Diyelim ki tanıdığınız biri çok tembel. Ama birlikte iş yaptığınız ya da ailenizden biri değil. Komşunuz diyelim. Onun tembelliği doğrudan sizin hayatınıza etki etmiyor olsa dahi bu tembelliğe çok öfkeleniyor, içten içe bu kişiye kuruluyorsanız belki de çok çalışmakla (ya da çok çalışmak zorunda olmakla) meseleniz olması ile ilgilidir. Burada o kişinin üst ekonomik sınıfta yer almasından elde ettiği ayrıcalıklarından bağımsız bir konudan bahsediyorum. Böyle bir sınıfsal ayrıcalık olmaksızın öfkelenme mümkün çünkü.

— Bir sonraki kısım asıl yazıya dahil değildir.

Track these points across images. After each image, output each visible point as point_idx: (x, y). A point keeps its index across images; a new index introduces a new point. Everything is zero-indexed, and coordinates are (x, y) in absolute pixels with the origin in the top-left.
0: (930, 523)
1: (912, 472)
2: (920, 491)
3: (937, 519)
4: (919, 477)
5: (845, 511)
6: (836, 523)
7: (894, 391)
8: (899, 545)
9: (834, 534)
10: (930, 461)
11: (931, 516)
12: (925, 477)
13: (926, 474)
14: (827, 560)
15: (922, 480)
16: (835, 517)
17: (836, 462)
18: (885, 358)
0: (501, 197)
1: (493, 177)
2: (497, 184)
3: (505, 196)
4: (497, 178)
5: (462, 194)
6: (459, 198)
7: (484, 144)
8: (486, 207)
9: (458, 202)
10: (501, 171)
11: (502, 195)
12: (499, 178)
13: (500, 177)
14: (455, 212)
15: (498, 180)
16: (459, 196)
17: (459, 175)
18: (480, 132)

Tüm bu tespitlerimi feminist çıkarımlara getirecek olursam, bağlayacağım yer esasen ana-kız çatışmaları noktasıydı. Malum bu coğrafya kadınları zapturapt altına almak için var gücüyle uğraşır. Bizden bir nesil önceki analarımız şüphesiz daha baskıcı bir ortamda yetişmişlerdir. Çoğu zaman bu baskı ortamını içselleştirirler, normalleştirirler. Olması gereken böyle olduğu için böyle davranıldığına kendilerini inandırırlar. Bu haliyle içinde yaşaması, bununla baş etmesi daha kolay hale gelir çünkü. Bir nesil sonra bakar ki kendi kızı buna itiraz ediyor, “olması gerektiği” gibi davranmıyor; orada bir “hayrola?” anı başlıyor.

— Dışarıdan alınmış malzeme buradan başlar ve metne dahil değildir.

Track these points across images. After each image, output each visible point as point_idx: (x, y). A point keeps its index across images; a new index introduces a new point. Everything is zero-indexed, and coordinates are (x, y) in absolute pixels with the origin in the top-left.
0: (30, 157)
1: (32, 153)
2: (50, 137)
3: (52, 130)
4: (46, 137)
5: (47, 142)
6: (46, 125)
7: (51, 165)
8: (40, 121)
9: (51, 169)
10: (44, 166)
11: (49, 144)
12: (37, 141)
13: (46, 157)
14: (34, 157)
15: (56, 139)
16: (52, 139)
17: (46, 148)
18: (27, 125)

İlk refleks elbette ki kaygı. Ezberlerini bozması gerekmesinin kaçınılmaz kaygısı. Fakat zaman içinde o sınırları aşan, “yoldan çıkan” kızların başına korkulan şeyin gelmediği ortaya çıkınca bir iç burukluğu, bir kandırılmış hissi peyda oluyor. “Madem mümkündü bu haliyle aileden dışlanmamak, ben de itiraz edebilirdim” çıkarımının hüznü beliriyor. O öfkeli hallerin bir kısmı da yaşanamayan hayatlardan ileri geliyor.
“İnsan evladını kıskanır mı?” gibi ezberlere girmeden dosdoğru söylemek isterim ki evladına kendi görmek istediği şekilde ebeveynlik yapan herkes bence evladına gıpta eder. Zehirli ve yaralayıcı bir duygudan değil, insani ve kaçınılmaz bir sonuçtan bahsediyorum. Yoldan çıkma cesaretiniz, yüreklendirenleriniz çok olsun.